## Extrait

OM : un avocat analyse la menace de rupture des conventions des groupes de supporters

Ludovic Guidicelli, avocat au barreau de Paris, spécialiste en droit public et en droit du sport, a décrypté la lettre de mise en demeure envoyée par l’OM aux associations de supporters du stade Orange Vélodrome. Il pense qu’elle constitue une invitation à ouvrir le dialogue.

Commanderie OM

Interrogé par Capital, l’avocat a donné son avis sur le courrier adressé par Hugues Ouvrard aux groupes de supporters : « Le courrier de mise en demeure transmis par le club a une valeur juridique dans la mesure où il est le préalable à la résiliation unilatérale de la convention. Il s’agit d’une formalité juridique préalable. Toutefois la lettre invite à prendre contact avant le 1er mars, ce qui signifie que les groupes peuvent la contester, ce qui peut ouvrir la porte à des négociations ou à une transaction amiable », a-t-il confié au site du magazine.

« Le lien de causalité devra être établi »

## Consigne A
D'après l'extrait, avant quelle date la lettre de mise en demeure invite-t-elle les groupes de supporters à prendre contact ?
## Consigne B
Rédigez la suite de l'extrait sur la menace de rupture des conventions des groupes de supporters de l'OM, en reprenant après sa dernière ligne.
Les enregistrements n'ont aucun lien avec l'extrait.

## Extraits d'enregistrements
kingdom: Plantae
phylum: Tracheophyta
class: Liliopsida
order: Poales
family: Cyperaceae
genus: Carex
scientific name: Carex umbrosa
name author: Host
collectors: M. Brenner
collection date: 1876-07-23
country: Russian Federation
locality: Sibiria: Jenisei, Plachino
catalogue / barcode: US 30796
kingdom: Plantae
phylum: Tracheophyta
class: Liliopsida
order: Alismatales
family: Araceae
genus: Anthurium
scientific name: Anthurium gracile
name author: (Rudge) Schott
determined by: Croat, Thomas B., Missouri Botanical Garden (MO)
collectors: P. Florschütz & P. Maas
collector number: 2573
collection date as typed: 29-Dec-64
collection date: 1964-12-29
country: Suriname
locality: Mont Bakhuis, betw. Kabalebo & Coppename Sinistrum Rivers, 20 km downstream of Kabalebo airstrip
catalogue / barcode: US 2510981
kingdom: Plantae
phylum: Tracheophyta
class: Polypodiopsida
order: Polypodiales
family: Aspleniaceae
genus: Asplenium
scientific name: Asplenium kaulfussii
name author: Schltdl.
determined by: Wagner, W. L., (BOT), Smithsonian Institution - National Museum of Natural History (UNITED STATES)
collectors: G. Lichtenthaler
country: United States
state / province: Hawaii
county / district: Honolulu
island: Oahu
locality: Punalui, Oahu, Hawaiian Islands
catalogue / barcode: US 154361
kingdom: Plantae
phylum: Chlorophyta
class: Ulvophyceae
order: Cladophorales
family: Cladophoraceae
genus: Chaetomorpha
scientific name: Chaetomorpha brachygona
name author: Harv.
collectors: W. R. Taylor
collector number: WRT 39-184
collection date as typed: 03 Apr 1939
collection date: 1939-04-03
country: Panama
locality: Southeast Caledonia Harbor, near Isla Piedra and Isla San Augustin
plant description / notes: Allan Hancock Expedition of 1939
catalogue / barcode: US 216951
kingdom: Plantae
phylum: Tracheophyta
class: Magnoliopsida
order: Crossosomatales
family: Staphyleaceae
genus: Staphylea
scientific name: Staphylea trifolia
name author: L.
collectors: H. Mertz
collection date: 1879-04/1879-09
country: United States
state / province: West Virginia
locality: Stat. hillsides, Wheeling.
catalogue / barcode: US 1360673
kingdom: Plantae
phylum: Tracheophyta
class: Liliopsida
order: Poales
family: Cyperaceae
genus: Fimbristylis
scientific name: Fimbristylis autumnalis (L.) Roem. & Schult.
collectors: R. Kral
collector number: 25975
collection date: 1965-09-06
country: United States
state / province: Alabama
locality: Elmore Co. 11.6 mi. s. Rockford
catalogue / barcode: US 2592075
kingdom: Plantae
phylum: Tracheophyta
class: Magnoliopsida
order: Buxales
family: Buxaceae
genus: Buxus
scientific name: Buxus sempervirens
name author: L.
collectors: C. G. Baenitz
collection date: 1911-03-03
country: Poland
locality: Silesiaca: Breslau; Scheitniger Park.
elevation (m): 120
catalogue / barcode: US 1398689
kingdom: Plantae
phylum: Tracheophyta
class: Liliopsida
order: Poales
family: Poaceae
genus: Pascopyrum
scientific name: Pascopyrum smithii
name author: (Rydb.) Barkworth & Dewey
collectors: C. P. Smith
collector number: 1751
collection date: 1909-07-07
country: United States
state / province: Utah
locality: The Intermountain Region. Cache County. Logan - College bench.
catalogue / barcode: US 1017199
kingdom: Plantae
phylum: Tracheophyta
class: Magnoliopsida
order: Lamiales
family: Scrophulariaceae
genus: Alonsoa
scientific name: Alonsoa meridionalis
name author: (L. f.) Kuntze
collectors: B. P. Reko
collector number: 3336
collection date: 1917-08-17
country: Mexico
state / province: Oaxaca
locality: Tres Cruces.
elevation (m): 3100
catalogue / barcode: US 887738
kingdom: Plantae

## Zone de réponse A
Avant le 1er mars.

## Zone de réponse B
Il pense que, s’il souhaitait rompre les conventions, l’OM devrait prouver l’implication des groupes, ce qui n’est pas gagné : « J’ai cru comprendre que le club voulait résilier cette convention pour faute, au regard des évènements du centre d’entraînement. Classiquement, il faut que la faute dont se prévaut le club soit le fait des groupes de supporters. Le lien de causalité entre les incidents et les groupes de supporters devra être établi. À ce jour, seuls des supporters, à titre individuel, ont fait l’objet de poursuites pénales. En conséquence, si le lien n’est pas établi entre la prétendue faute des groupes de supporters et le motif de résiliation, cette résiliation pourrait être jugée abusive par le tribunal. »

Les leaders des groupes, qui n’ont jamais vraiment condamné les violences survenues à la Commanderie, ont pour l’instant refusé de s’assoir à la table pour dialoguer.